06 February 2013

A corpus in the class...

This week I got my first opportunity to try out corpus linguistics in the classroom.  It was a class of technically-oriented students (computers and media), and it was a small enough group that I could get them all in front of a computer for a bit, so I thought I'd give it a go.
(See below for a brief summary of what corpus linguistics actually is if you don't already know.)

I didn't think to check beforehand whether they understood the concept of regular expressions (a computing term, not a linguistic one).  Not a major mistake.  It turned out that they haven't been taught that in their courses, so I ended up teaching a little bit about regular expressions.  There's nothing wrong with teaching a bit of computing in an English class, as long as you are teaching it through English, after all!

I didn't prepare enough good examples to pull out anything interesting from, as I wanted to work with whatever the students suggested.  Why?  Well, the whole point of corpus linguistics is that it's full of things you don't expect, and wouldn't be able to guess.  With the first class, this resulted in findings so dull that I can't even remember what words we used.  But in the second, someone said "amazing" (which may well have been a sarcastic reaction to my geeky enthusiasm for corpus linguistics!) and I searched for it in the British National Corpus.  As I was looking at the computer screen and reading out a few of the words appearing around "amazing", I spotted a pattern: beach... bar... hotel... wait!  The word "amazing" appears very frequently in adverts for package holidays.  You learn something new every day.

So the spontaneous examples from the class are definitely a good thing, but next time I'll have a list of other examples that show interesting results.
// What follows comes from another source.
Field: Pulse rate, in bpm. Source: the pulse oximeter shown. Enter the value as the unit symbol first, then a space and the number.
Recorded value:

Overall, though, I felt the lesson went really well for a first attempt.  I focused on two tasks, the first of which was shamelessly ripped off of the first assessed task I carried out with a corpus back at uni: checking the frequency of occurence of must, have to, and 've got to in English, then drilling down to see differences in register.  The second task was far more freeform and exploratory, asking them to look for common phrasal verbs.  It was far more of an open-ended task than I would usually set, and I was quite unsure of myself setting it.  It worked well with the first group and not so well with the second.  Basically, there wasn't enough support to kick off the phrasal verb task.  I should have given them a more gradual introduction by starting with a specific phrasal verb, then asking them to find phrasal verbs with a specific verb, and then verbs that go with a particular particle, then leave them to explore openly for the last 20 minutes or so.
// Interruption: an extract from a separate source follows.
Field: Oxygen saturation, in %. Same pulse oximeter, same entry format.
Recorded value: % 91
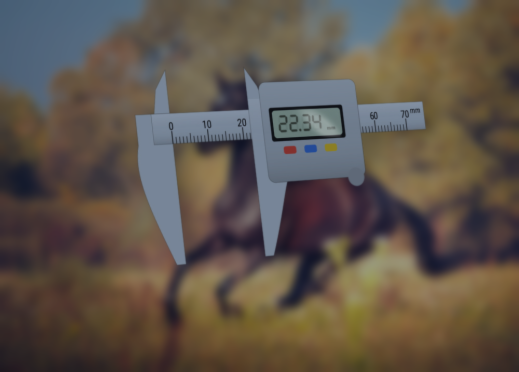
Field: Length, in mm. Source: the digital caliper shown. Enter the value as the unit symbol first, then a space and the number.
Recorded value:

But, yeah... if I ever find myself in front of a class who that sort of thing would appeal to, and where the facilities are available, I'll give it another go.

What is corpus linguistics?
"Corpus linguistics" is the analysis of a large body (corpus) of texts using computers.  It allows us to search for patterns in language statistically, rather than relying on our intuition or simply trusting the grammar book.  You use a piece of software called a concordancer to extract the information, and there's a great concordancer free on Brigham Young University's website, with access to several different English-language corpora, as well as Spanish and Portuguese.